### Records
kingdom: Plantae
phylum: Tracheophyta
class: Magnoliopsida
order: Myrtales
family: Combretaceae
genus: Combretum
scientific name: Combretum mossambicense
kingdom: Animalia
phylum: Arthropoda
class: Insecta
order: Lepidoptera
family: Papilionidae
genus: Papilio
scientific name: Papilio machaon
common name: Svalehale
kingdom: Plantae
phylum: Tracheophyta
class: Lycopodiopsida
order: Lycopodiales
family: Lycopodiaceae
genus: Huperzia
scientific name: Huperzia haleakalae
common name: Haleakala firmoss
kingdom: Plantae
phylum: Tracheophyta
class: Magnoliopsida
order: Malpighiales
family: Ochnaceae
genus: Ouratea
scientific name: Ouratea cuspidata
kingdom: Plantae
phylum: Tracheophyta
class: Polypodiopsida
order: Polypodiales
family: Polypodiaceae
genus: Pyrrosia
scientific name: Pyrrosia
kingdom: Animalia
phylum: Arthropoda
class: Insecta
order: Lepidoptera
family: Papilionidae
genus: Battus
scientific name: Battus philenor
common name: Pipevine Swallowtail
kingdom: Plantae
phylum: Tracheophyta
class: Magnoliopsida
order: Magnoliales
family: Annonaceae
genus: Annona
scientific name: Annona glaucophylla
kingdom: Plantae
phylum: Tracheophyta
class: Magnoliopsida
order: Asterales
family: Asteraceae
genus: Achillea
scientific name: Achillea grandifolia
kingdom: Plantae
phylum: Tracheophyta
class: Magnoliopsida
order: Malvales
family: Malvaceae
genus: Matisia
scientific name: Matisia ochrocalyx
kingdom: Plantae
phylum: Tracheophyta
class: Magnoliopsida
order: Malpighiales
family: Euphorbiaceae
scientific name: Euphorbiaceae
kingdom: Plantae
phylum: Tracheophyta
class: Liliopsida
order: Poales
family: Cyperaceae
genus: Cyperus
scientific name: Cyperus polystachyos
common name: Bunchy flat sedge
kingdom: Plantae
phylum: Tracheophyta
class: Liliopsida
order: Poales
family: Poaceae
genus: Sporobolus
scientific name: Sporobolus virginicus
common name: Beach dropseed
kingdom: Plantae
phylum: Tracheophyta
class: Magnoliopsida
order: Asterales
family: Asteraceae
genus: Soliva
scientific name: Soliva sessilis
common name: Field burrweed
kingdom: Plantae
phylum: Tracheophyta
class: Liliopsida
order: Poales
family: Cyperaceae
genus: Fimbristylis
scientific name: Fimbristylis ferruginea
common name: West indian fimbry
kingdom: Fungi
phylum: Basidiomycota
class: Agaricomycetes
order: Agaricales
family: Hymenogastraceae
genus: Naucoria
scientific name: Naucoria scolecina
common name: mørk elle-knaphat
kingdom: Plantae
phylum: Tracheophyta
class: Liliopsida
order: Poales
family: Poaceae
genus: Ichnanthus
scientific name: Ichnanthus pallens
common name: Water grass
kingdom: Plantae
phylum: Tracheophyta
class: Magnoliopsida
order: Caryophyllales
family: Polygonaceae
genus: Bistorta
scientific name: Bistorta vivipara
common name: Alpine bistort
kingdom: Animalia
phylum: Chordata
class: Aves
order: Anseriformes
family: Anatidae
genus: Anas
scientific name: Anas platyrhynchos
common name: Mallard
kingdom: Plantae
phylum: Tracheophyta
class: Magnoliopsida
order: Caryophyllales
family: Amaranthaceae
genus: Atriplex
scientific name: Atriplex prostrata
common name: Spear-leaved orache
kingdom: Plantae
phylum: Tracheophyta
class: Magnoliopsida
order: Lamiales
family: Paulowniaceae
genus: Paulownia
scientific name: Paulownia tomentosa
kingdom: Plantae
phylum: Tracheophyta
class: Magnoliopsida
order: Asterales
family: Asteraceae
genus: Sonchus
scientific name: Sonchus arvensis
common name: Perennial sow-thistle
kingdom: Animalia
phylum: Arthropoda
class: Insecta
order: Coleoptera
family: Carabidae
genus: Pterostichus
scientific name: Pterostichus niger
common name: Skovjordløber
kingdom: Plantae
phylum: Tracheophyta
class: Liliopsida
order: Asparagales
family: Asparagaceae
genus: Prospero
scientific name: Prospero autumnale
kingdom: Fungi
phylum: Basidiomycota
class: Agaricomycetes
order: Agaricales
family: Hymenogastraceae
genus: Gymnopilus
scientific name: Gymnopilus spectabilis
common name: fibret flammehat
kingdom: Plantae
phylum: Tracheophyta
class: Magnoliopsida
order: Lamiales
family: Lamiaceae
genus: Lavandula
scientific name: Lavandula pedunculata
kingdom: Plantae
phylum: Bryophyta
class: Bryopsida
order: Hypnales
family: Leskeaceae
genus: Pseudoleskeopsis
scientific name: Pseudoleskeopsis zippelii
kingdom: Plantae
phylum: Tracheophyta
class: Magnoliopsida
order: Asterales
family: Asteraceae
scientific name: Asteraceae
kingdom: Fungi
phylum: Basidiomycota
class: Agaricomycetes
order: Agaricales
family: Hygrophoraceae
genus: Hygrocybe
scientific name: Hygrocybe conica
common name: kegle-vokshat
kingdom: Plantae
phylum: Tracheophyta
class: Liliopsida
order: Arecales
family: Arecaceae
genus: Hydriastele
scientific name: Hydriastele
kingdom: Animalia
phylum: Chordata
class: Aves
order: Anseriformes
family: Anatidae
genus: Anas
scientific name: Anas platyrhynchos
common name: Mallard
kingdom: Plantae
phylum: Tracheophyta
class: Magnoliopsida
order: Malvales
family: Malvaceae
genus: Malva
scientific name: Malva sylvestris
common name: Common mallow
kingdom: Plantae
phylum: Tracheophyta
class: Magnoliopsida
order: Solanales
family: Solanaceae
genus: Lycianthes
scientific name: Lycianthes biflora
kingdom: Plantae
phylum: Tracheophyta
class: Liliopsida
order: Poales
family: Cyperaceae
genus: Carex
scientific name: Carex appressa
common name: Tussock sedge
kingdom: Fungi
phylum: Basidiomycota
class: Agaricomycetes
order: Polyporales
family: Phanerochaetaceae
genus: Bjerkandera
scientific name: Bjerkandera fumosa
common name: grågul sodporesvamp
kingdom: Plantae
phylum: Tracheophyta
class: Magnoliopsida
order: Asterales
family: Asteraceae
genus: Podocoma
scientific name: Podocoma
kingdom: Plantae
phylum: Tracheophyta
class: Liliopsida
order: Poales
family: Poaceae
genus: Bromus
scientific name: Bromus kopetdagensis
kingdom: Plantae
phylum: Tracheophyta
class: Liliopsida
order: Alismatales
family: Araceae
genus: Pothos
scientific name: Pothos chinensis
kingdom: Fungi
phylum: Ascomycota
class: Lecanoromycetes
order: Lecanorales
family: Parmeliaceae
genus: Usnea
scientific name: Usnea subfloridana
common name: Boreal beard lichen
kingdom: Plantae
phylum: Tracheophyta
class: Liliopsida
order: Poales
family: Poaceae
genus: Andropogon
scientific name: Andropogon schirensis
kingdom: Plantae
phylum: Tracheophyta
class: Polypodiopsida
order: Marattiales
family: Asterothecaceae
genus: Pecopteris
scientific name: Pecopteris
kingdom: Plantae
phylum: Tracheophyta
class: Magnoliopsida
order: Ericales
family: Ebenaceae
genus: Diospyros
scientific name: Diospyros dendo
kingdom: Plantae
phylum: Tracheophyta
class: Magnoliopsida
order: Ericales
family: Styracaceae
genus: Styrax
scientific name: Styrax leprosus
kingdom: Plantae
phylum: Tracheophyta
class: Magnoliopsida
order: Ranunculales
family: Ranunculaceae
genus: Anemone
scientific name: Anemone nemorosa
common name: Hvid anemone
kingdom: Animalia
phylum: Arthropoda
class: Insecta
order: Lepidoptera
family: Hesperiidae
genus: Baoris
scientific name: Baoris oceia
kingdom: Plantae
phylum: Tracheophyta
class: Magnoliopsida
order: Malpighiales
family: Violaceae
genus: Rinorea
######
-- Task prompt --
Can you render the lines above as a numbered list, from the first line up to and including the line with "common name: Svalehale", leaving out any blank lines?

-- The reply --
1. kingdom: Plantae
2. phylum: Tracheophyta
3. class: Magnoliopsida
4. order: Myrtales
5. family: Combretaceae
6. genus: Combretum
7. scientific name: Combretum mossambicense
8. kingdom: Animalia
9. phylum: Arthropoda
10. class: Insecta
11. order: Lepidoptera
12. family: Papilionidae
13. genus: Papilio
14. scientific name: Papilio machaon
15. common name: Svalehale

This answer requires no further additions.